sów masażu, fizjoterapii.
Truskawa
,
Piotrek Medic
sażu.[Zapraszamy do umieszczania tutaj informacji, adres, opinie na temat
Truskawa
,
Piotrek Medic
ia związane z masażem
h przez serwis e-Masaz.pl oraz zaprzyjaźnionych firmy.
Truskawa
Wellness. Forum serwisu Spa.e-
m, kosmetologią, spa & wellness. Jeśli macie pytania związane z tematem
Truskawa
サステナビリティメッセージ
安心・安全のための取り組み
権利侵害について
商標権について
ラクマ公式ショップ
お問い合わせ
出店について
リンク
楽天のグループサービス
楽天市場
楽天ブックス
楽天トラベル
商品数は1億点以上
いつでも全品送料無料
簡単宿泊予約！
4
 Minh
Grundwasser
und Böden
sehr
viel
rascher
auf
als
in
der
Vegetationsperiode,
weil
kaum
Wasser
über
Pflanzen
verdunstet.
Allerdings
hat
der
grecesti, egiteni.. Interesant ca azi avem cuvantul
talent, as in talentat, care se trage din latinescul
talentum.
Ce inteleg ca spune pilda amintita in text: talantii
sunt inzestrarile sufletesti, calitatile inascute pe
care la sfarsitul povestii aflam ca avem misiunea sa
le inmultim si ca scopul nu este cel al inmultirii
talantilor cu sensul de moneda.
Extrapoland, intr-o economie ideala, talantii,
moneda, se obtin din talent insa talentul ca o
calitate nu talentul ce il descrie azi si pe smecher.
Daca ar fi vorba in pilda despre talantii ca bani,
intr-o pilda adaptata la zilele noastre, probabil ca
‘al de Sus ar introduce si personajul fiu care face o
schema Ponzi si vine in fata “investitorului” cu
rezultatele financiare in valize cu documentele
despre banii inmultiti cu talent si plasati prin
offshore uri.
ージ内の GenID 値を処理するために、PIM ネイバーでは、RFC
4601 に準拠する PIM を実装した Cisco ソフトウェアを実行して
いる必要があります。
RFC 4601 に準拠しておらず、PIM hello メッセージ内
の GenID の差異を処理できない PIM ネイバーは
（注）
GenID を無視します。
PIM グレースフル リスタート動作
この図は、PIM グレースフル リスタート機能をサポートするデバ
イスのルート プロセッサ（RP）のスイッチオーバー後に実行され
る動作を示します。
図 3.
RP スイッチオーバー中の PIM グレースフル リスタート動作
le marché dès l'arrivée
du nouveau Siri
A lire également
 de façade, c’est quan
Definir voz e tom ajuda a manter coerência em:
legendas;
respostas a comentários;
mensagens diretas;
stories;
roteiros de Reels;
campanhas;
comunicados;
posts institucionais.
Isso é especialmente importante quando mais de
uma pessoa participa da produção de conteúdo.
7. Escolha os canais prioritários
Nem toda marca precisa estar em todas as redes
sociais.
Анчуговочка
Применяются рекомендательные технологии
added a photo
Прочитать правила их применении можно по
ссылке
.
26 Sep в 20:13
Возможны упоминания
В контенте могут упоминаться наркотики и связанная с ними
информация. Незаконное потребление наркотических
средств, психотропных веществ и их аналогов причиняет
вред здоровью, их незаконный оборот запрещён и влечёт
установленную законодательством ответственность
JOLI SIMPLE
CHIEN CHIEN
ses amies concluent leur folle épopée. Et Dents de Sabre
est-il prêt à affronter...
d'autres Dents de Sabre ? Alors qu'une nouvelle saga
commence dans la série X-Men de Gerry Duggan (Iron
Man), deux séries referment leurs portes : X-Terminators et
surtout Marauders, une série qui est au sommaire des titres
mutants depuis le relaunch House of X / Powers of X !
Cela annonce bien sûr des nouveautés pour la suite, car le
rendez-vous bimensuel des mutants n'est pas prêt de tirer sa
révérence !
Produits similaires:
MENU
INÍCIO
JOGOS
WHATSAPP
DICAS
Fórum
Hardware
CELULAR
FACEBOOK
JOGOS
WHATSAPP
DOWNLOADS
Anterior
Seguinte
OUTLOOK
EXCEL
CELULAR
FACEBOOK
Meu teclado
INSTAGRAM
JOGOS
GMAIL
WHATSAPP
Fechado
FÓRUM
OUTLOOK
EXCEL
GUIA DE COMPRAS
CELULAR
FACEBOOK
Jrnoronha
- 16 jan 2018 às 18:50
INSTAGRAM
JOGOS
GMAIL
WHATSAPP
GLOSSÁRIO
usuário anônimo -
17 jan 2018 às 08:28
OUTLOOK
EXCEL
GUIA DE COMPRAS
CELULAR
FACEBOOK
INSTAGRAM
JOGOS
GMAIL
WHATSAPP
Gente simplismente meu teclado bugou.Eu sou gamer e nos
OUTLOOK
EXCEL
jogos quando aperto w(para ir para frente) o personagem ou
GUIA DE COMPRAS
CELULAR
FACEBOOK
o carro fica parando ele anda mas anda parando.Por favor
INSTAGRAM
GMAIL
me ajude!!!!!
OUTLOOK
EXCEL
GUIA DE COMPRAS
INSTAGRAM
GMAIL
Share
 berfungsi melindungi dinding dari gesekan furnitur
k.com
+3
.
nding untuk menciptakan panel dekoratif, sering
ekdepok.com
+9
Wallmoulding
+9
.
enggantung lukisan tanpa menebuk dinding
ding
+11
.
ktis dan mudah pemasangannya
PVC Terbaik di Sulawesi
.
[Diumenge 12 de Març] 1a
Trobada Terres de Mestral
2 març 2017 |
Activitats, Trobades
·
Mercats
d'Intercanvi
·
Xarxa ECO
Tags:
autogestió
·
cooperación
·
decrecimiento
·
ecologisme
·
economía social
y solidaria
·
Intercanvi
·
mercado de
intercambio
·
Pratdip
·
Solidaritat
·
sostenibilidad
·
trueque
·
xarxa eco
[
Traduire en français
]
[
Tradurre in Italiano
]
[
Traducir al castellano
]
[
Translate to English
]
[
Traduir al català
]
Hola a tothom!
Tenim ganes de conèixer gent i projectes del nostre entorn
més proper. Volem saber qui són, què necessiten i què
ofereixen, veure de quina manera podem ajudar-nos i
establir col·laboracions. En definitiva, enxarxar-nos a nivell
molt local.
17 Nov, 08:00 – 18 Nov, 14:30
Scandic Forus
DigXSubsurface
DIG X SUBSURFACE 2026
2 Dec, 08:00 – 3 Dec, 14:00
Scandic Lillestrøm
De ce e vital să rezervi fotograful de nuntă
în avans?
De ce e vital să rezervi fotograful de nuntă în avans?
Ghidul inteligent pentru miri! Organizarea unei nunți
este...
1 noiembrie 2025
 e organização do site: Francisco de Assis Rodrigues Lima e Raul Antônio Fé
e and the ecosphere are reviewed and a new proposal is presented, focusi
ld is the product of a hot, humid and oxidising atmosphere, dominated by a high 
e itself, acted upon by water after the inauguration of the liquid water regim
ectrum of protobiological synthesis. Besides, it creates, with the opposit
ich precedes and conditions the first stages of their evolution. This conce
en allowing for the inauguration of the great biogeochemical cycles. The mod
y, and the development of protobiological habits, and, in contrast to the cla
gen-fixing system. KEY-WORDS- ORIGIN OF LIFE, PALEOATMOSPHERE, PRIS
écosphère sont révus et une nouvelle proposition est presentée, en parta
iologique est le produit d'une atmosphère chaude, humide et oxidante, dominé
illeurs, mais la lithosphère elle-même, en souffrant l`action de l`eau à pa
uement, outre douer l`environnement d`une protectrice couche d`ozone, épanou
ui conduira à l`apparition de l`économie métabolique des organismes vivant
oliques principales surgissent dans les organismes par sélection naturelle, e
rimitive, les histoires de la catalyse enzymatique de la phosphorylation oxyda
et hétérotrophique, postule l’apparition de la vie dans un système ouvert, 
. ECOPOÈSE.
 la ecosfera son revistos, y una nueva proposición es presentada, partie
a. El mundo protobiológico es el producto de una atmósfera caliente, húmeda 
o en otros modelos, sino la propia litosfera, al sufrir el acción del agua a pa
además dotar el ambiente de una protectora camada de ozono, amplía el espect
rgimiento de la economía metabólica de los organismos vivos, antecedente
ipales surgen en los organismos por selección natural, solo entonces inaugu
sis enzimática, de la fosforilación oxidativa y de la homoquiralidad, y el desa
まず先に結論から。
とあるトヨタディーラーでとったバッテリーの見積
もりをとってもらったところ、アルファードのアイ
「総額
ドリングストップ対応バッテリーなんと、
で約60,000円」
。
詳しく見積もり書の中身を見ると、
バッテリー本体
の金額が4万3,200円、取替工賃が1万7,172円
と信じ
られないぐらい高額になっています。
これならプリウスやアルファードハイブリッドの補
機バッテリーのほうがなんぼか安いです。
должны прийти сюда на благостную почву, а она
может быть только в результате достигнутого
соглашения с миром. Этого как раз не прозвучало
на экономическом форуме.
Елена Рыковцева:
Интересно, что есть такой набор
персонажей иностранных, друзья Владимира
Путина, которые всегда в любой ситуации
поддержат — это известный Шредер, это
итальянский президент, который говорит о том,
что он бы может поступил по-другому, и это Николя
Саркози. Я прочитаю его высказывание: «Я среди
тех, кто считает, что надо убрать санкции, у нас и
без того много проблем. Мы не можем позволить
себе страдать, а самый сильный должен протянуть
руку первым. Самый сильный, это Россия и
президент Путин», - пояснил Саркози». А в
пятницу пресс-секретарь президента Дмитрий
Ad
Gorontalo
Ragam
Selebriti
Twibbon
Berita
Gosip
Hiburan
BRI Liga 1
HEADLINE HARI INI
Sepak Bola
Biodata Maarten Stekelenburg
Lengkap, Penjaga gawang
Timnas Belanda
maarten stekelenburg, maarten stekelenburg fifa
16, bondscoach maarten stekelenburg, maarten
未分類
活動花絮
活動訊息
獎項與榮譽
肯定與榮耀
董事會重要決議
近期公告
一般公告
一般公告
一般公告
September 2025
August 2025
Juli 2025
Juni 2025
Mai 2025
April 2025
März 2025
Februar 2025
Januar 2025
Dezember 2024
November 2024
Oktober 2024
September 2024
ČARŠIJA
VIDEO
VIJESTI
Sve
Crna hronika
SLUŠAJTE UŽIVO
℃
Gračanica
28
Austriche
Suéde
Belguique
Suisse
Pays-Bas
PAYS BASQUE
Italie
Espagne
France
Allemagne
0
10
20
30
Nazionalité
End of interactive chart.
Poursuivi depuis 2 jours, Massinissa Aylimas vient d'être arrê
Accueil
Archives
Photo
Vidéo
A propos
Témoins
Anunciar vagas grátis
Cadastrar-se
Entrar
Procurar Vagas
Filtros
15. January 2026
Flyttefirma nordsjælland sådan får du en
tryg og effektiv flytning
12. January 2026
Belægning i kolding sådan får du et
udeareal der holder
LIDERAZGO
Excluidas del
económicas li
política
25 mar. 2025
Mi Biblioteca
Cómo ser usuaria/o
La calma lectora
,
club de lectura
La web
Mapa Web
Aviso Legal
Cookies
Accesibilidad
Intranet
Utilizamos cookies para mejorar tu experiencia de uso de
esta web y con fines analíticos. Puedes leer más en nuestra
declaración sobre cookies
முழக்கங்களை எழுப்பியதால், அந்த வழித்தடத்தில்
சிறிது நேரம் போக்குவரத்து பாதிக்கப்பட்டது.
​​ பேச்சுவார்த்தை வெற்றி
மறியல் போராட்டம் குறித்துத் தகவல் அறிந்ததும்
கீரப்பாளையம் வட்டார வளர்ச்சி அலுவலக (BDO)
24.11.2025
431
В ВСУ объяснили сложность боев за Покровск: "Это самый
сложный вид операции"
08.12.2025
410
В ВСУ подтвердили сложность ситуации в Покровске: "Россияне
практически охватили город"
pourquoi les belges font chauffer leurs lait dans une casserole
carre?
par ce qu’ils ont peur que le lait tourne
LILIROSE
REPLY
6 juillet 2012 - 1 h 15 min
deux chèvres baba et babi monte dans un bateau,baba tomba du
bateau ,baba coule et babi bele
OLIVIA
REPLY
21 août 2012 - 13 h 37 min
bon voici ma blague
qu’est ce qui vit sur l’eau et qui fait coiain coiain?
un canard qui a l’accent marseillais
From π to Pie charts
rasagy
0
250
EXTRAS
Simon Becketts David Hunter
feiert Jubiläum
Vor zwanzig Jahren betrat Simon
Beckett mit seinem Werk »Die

_ _ _ _ _ _ _

◆ What to produce
Return every line holding the word "deux" from the records.

◆ Final answer
Man), deux séries referment leurs portes : X-Terminators et
deux chèvres baba et babi monte dans un bateau,baba tomba du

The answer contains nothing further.